Aim of the task: Repeat exactly the lines of the listing below, please, starting with the first and ending with the line containing "Maurus Logan. Source: [Thomas"; leave out the rest.

Data shown:
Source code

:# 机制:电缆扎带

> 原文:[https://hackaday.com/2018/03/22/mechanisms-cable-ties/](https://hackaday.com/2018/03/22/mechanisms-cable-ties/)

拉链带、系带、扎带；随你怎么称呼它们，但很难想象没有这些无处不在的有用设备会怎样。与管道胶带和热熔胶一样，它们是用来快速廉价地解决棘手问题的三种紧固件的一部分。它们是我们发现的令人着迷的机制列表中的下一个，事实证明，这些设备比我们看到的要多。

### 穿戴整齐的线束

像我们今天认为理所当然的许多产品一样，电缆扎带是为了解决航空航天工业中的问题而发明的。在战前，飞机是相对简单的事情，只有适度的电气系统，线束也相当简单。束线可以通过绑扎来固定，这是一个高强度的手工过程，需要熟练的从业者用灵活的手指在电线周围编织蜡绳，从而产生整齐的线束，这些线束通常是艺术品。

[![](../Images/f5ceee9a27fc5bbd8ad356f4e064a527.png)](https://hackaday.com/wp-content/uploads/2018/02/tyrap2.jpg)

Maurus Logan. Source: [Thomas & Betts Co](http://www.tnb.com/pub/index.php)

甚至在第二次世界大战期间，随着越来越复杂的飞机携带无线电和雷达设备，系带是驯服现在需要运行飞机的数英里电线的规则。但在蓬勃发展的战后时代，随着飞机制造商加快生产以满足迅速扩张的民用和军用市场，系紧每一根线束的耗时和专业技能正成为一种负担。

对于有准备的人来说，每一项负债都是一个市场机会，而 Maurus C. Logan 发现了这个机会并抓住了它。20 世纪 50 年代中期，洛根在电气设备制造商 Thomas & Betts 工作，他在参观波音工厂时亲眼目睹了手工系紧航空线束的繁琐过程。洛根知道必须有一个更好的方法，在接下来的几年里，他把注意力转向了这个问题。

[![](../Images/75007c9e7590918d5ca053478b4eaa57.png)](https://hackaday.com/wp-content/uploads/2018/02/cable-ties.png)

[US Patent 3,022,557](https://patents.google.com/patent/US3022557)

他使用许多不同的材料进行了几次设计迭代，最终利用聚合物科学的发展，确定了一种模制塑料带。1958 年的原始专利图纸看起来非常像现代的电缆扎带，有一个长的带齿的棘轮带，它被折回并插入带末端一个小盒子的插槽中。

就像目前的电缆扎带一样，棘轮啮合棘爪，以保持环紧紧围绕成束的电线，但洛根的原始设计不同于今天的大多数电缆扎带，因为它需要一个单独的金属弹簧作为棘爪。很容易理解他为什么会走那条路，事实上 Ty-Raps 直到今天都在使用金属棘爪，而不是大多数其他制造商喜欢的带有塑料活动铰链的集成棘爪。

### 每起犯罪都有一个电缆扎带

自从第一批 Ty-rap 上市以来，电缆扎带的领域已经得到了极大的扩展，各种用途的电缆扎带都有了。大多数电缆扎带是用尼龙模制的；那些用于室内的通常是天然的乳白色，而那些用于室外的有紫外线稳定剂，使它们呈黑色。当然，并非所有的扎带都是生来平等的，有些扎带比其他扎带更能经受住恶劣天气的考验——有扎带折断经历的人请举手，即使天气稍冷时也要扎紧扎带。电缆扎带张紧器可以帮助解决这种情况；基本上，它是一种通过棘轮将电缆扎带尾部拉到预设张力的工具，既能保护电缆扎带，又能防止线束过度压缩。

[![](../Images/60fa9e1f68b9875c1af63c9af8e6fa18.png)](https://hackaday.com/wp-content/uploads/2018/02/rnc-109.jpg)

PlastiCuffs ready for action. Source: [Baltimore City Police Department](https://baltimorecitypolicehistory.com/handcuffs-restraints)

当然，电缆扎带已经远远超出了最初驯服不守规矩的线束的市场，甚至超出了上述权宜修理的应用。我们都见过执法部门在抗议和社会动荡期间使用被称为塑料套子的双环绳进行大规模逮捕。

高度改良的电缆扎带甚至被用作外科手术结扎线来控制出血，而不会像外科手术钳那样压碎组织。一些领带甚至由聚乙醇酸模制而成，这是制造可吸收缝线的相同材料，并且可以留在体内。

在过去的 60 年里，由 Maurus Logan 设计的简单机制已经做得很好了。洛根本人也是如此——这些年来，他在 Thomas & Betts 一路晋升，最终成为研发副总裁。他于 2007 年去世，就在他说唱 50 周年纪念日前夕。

Result below:
Source code

:# 机制:电缆扎带

> 原文:[https://hackaday.com/2018/03/22/mechanisms-cable-ties/](https://hackaday.com/2018/03/22/mechanisms-cable-ties/)

拉链带、系带、扎带；随你怎么称呼它们，但很难想象没有这些无处不在的有用设备会怎样。与管道胶带和热熔胶一样，它们是用来快速廉价地解决棘手问题的三种紧固件的一部分。它们是我们发现的令人着迷的机制列表中的下一个，事实证明，这些设备比我们看到的要多。

### 穿戴整齐的线束

像我们今天认为理所当然的许多产品一样，电缆扎带是为了解决航空航天工业中的问题而发明的。在战前，飞机是相对简单的事情，只有适度的电气系统，线束也相当简单。束线可以通过绑扎来固定，这是一个高强度的手工过程，需要熟练的从业者用灵活的手指在电线周围编织蜡绳，从而产生整齐的线束，这些线束通常是艺术品。

[![](../Images/f5ceee9a27fc5bbd8ad356f4e064a527.png)](https://hackaday.com/wp-content/uploads/2018/02/tyrap2.jpg)

Maurus Logan. Source: [Thomas & Betts Co](http://www.tnb.com/pub/index.php)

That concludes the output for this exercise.